_Given data_:
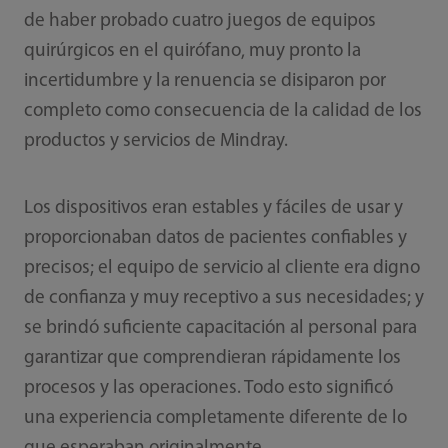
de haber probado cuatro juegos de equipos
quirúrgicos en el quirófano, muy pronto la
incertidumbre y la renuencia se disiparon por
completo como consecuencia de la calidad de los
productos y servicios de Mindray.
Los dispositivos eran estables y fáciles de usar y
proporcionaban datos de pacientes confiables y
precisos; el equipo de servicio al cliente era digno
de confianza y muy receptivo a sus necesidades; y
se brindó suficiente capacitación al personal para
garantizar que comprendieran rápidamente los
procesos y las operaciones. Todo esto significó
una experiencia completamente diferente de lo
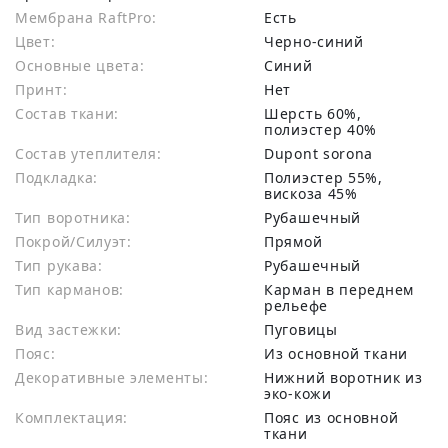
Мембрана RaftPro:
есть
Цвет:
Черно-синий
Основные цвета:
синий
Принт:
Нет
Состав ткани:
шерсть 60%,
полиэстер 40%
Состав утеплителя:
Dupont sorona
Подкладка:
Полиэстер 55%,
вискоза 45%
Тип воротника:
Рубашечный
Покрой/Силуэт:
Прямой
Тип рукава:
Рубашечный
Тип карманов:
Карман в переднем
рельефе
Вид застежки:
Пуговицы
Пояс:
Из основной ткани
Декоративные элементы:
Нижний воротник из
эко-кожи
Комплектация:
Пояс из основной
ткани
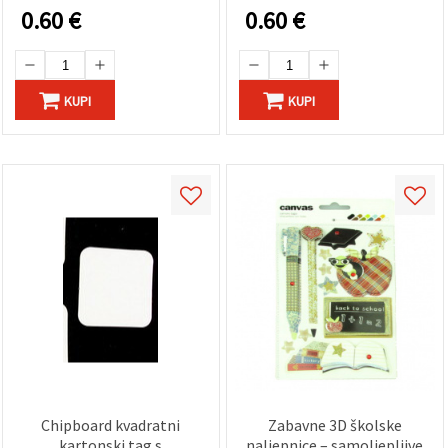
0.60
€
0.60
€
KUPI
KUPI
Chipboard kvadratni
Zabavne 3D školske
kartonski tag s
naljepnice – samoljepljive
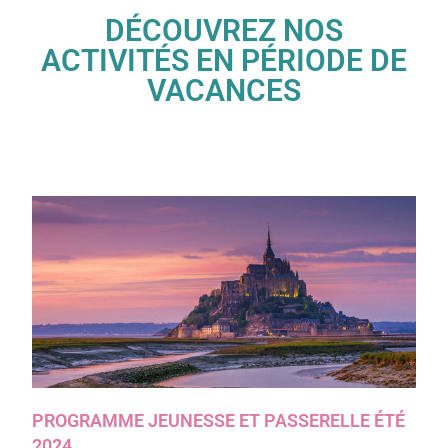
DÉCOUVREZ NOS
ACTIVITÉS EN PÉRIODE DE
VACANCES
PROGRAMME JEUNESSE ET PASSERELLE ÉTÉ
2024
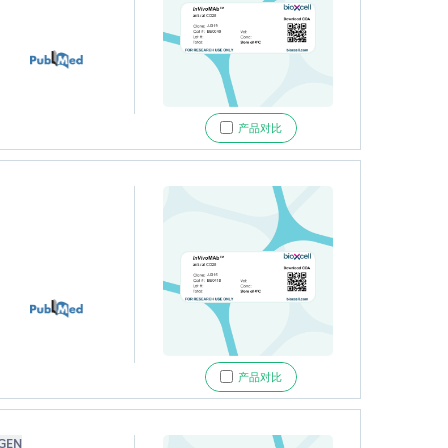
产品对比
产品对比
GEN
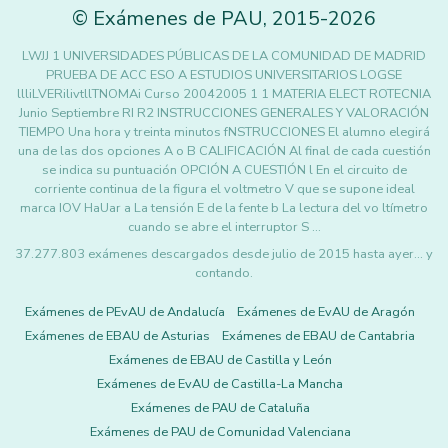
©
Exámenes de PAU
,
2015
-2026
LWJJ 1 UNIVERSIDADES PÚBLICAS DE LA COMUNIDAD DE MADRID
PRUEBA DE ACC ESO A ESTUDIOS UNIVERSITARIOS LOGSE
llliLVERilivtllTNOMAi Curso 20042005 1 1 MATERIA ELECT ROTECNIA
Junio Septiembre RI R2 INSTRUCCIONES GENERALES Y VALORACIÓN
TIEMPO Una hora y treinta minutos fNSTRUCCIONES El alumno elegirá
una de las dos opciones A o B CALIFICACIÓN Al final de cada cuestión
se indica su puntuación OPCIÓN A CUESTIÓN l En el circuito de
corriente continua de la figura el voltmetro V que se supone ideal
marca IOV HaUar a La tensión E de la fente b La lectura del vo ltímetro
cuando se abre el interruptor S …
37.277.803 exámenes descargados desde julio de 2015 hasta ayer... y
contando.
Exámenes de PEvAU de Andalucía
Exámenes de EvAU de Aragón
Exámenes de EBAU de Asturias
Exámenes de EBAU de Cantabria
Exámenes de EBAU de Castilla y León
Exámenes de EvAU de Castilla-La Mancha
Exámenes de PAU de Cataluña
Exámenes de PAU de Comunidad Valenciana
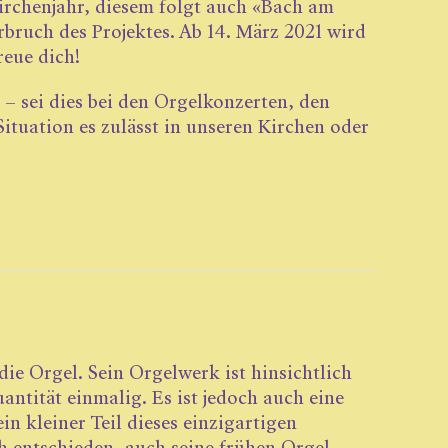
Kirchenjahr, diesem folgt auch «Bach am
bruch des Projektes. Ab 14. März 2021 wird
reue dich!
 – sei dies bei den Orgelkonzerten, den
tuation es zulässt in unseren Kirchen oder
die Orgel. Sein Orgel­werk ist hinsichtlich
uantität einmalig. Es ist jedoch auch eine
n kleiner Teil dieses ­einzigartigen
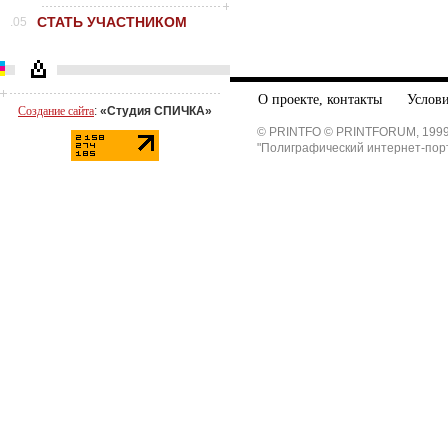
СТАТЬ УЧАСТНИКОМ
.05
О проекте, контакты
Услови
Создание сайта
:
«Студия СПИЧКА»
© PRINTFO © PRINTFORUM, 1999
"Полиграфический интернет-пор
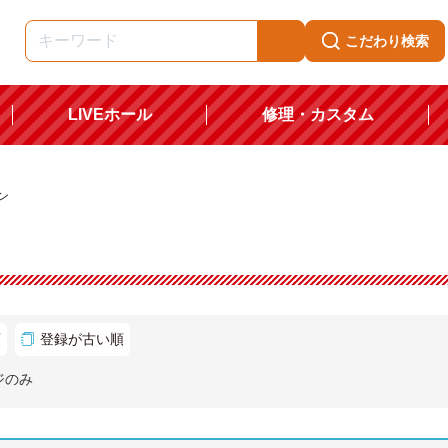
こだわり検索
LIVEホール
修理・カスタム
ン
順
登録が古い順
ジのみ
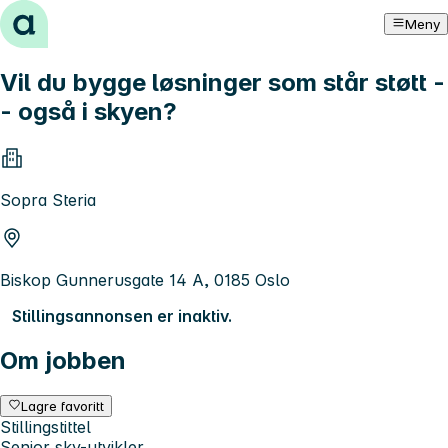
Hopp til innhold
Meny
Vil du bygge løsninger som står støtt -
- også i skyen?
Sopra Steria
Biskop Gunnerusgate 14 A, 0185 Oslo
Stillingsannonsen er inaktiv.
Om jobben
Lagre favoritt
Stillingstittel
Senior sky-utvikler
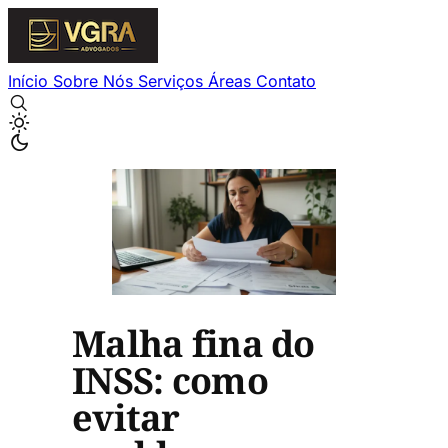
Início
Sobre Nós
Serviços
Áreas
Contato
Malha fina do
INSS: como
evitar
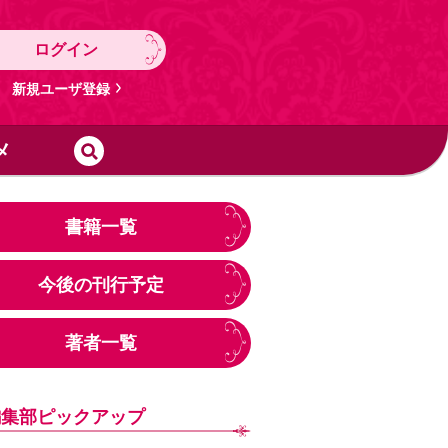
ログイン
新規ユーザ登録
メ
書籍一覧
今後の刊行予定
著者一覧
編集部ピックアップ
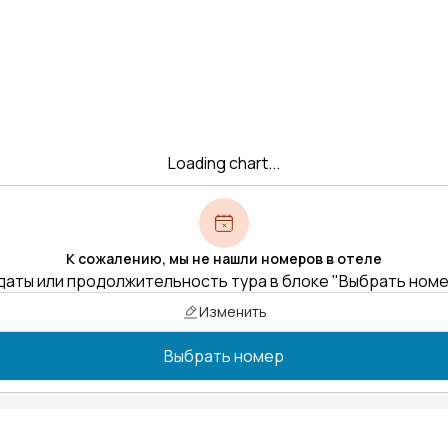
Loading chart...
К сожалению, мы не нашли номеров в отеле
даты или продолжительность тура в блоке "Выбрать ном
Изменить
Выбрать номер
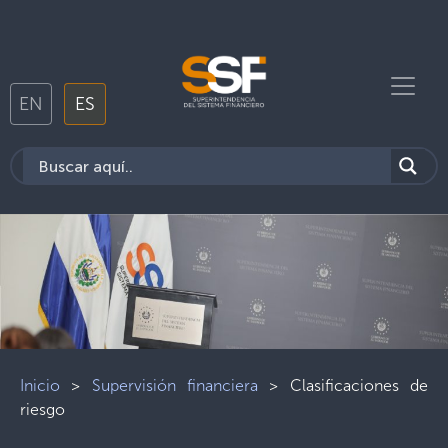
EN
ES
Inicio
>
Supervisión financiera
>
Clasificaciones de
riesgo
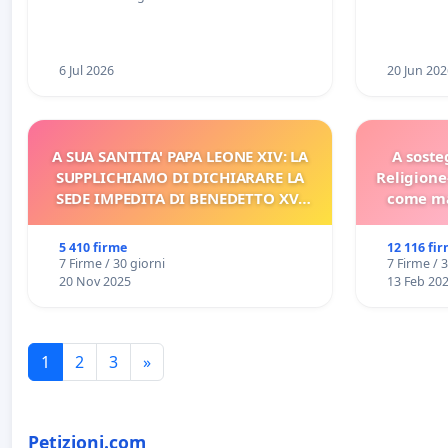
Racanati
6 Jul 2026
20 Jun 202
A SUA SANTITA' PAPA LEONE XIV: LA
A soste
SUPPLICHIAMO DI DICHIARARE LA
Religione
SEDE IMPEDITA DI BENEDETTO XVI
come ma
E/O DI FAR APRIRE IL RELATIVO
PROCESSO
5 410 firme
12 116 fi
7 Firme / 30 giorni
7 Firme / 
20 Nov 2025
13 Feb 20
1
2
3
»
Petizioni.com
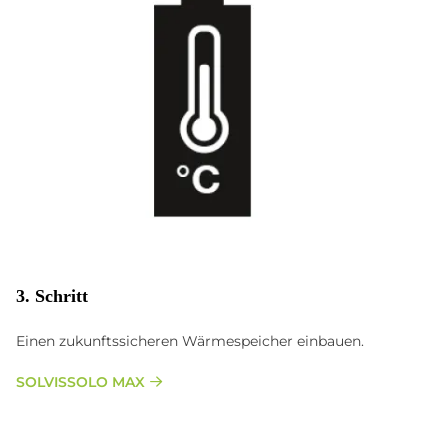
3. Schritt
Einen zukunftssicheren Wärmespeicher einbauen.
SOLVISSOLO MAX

_Directions_:
Across all of the records above, how many lines include the string "como"? Answer with one number only.

_Solution for this problem_:
2